Worst Jokes Ever
I piss on blind kids and tell them it's raining.
What gets louder as it gets smaller? A baby in a trash compactor.
What did the left butt cheek say to the right butt cheek? "Together we can stop this shit!"
What pictures do orphans take? Selfies.
My mum said take out the trash, so I took my sister.
Why do gay people like sports?
Because they get to play with balls.
Dark jokes are like home. A lot of people don't get it.
I don't see why people say emo kids never hangout.
"Knock, knock." "Who's there?" "Yo mum." "Yo mum who?" "Yo mum is watching you wank right now."
Teacher: Now class, if you are dumb, please stand up.
Class: No one stands up.
Teacher: Oh, c’mon. I know someone over here is dumb. *teacher waves her finger around the left side of the room.*
Little Johnny: *stands up.*
Teacher: Oh, Johnny, you think you’re dumb?
Little Johnny: No, I just feel bad you’re standing alone.
What if soy milk is just regular milk trying to introduce itself in Spanish?
What did the mayonnaise say when the refrigerator door was opened? Close the door, I'm dressing.
Why was the dog stealing shingles?
He wanted to be a woofer.
How many white police officers does it take to push an African-American gentleman down the stairs?
Push?! He fell...
I think one of my dads might be gay.
At the bar last night, a woman got her nipple pierced right in front of me.

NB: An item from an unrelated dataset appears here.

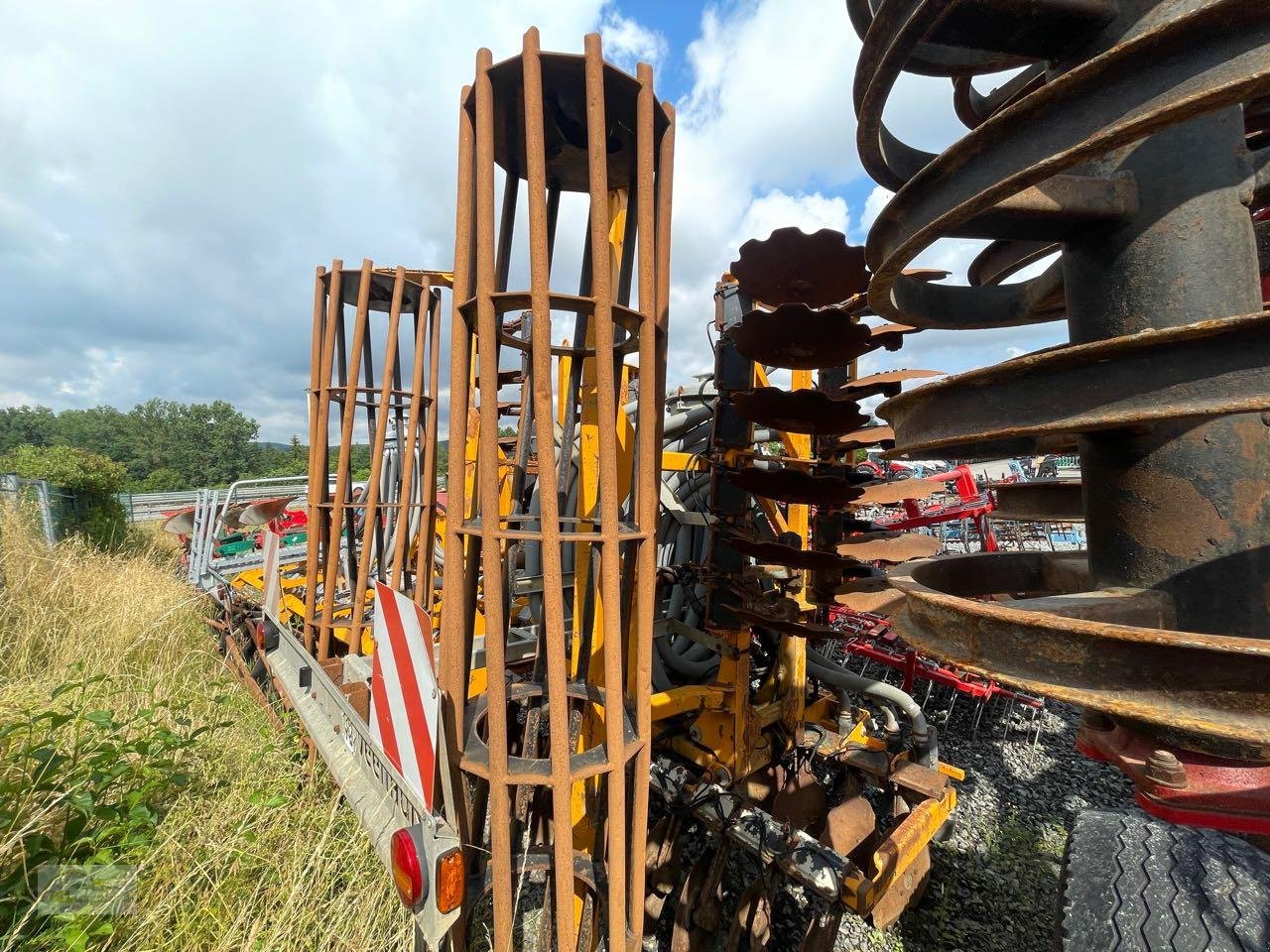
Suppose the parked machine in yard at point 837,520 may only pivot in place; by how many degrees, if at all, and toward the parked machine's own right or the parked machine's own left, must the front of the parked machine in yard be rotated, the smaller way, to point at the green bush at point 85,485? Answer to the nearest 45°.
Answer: approximately 90° to the parked machine's own left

On a related note, I suck at darts.
A man accidentally elbows a woman's boob as she is standing behind him in a hotel lobby. The man apologizes profusely and says, "If your heart is as soft as your breasts, I know you'll forgive me."
To which the woman replied, "If your dick is as hard as your elbow, I'm in room 318."
What’s the best thing about dating an orphan?
You don’t need parental consent.
I'm going to make a city just for people with special needs.
I'll call it Downtown.
You wanna know proof that cats don't always land on their feet? Well then, watch The Lion King.